The Mirador Summarizes Memorable Summer Events
Over the summer, many events, both tragic and sensational occured. From June through August thousands of events were covered by the news, but because of summer break, The Mirador has been inactive. In order to catch our readers up on a few key things that have transpired during our time off, we have put together this summary of the summer.
Thursday June 14, 162 people were arrested by U.S. Immigration and Customs Enforcement (ICE) in the Los Angeles during a three-day action. ICE reported that almost 90 percent of those arrested had criminal convictions.
“This operation targeted public safety threats, such as convicted criminal aliens and gang members, and individuals who have violated the immigration laws of the United States – including those who re-entered the country after being deported and immigration fugitives ordered deported by federal immigration judges,” ICE said in a public announcement.

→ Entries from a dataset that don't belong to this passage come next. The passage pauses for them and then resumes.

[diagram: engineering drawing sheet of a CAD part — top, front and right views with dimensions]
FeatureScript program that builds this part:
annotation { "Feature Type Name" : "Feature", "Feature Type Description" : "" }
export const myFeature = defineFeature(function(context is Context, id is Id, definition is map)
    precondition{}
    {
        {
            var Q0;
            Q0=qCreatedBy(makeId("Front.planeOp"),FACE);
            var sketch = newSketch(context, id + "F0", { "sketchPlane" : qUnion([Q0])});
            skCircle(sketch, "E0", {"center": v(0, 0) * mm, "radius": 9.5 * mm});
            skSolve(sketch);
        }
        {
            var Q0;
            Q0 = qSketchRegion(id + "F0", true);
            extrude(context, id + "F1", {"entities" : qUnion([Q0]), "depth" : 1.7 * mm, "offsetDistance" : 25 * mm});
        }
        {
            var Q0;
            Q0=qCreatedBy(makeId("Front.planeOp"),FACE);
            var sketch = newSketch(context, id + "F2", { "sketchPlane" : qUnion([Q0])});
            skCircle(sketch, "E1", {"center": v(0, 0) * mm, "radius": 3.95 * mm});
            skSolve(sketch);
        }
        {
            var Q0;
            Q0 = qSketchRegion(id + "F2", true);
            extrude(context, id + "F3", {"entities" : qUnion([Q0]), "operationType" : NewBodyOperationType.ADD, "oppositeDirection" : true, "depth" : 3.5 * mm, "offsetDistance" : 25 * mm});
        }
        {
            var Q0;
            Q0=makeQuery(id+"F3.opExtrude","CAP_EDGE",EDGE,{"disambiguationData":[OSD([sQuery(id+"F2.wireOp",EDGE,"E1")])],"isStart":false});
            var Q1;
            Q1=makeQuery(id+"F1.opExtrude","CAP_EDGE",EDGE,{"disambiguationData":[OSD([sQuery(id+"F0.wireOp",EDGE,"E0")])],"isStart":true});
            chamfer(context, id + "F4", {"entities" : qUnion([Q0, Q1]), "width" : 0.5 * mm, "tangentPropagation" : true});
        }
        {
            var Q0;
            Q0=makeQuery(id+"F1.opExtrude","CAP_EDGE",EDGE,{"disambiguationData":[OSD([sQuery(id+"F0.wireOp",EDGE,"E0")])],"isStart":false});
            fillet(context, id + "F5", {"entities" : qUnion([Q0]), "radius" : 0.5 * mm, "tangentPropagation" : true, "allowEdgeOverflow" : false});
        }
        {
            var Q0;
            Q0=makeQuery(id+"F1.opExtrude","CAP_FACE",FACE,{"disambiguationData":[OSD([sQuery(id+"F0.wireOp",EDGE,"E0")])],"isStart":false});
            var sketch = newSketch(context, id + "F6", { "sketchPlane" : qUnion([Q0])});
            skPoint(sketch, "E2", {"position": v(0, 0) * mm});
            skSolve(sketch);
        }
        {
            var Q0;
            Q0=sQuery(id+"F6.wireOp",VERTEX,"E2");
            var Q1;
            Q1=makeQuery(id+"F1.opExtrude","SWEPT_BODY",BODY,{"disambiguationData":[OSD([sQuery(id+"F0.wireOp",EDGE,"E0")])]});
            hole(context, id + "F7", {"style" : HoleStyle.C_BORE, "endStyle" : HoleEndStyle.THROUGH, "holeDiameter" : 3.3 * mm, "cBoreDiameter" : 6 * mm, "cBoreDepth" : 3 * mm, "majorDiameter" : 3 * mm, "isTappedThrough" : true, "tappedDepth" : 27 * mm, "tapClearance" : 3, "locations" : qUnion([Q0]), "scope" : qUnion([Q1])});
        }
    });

According to CNBC, as of June 14, over 650 people were arrested by ICE for violating federal immigration laws. In May 2018, the Trump administration announced a “zero tolerance” border enforcement policy that was focused on stopping illegal immigration directly at the border. This policy resulted in the separation of 2,053 minors as of June 20, according to a fact sheet released by the U.S. Health and Human Services Office of Refugee Resettlement. On Thursday, August 23, as part of a weekly status report released by the administration, it was reported that 1,923 out of the updated 2,654 children were reunified with their families. However, that still leaves about 700 children separated and being held either in foster care or the detention facilities across the U.S.
On June 26, U.S. District Court Judge Dana Sabraw of California ordered the government to return the separated children to their families within 30 days if they are older than five, and 14 days if they are younger than 5. It is unclear if this order has been effective because of inadequate records of the children in the detention centers.
This mass deportation and detention of illegal immigrant families and children is upsetting to many including junior Ilana Rubin.
“I think it is completely unfair that so many families are being separated. Even though the president passed the order to stop the separation of families, not much headway has been made in terms of reuniting families, which is awful, especially because most of the kids are so young,” Rubin said
As of August 30, the Mendicino, Carr, and Ferguson fires have burned a total of 785,654 acres across California since the start of the Ferguson fire near Yosemite National Park on July 13 according to Cal Fire and InciWeb.
The Ferguson fire was the smallest of the three fires this summer, burning 96,901 acres from July 13 to August 19. Despite being the first fire to be completely contained, many firefighters were injured and at least two fatalities were reported. On August 12, the fire advisement for Yosemite West was lifted, and visitors with reservations were permitted to enter the park again. Restoration is starting, but a long way from being complete.
The Carr Fire near the cities of Redding and Mount Shasta has resulted in 229,651 acres of damage, starting on July 23, and being 98 percent contained as of August 30. Three firefighters have died, and 1079 residences, 22 commercial structures, and 503 outbuildings have been destroyed, as reported by Cal Fire.
“Over the summer my family had to cancel our trip to Redding to see our extended family and go houseboating on Lake Shasta because the air quality was so bad,” junior Katie Pope said.
The Mendocino Complex Fire on the coast is comprised of two different fires, the Ranch Fire which is 93 percent contained and the River Fire which was 100 percent contained as of August 16. Both fires started on July 27, and InciWeb expects complete containment by September 1. Three firefighters were injured and one was killed. 157 residences were destroyed, and the fire affected 459,102 acres total.
Crazy Rich Asians
August 15, Crazy Rich Asians, a film directed by Jon M. Chu, was released in theaters worldwide. This upbeat love story has stepped out of many stereotypical hollywood tendencies, as it is the first major production since The Joy Luck Club in 1993 to have an all-Asian cast.
The movie was filmed completely on location in Singapore and Malaysia, according to the motion picture’s website.
Rotten Tomatoes rates the film at 93 percent, reporting $23.9 million in box office revenue since it’s opening. The Critics Consensus said, “With a terrific cast and a surfeit of visual razzle dazzle, Crazy Rich Asians takes a satisfying step forward for screen representation while deftly drawing inspiration from the classic — and still effective — rom-com formula.”
Asian-Americans across the country, including junior Ella Say, hold this movie close to their hearts. “It’s like every good rom com movie mixed with a little gatsby. For me, representation never really struck me as something I never had until suddenly there was this incredible, funny, and clever movie that I could relate to as well. I think there’s tons of people around the world that are able to feel the same way which led to a huge amount of success,” Say said.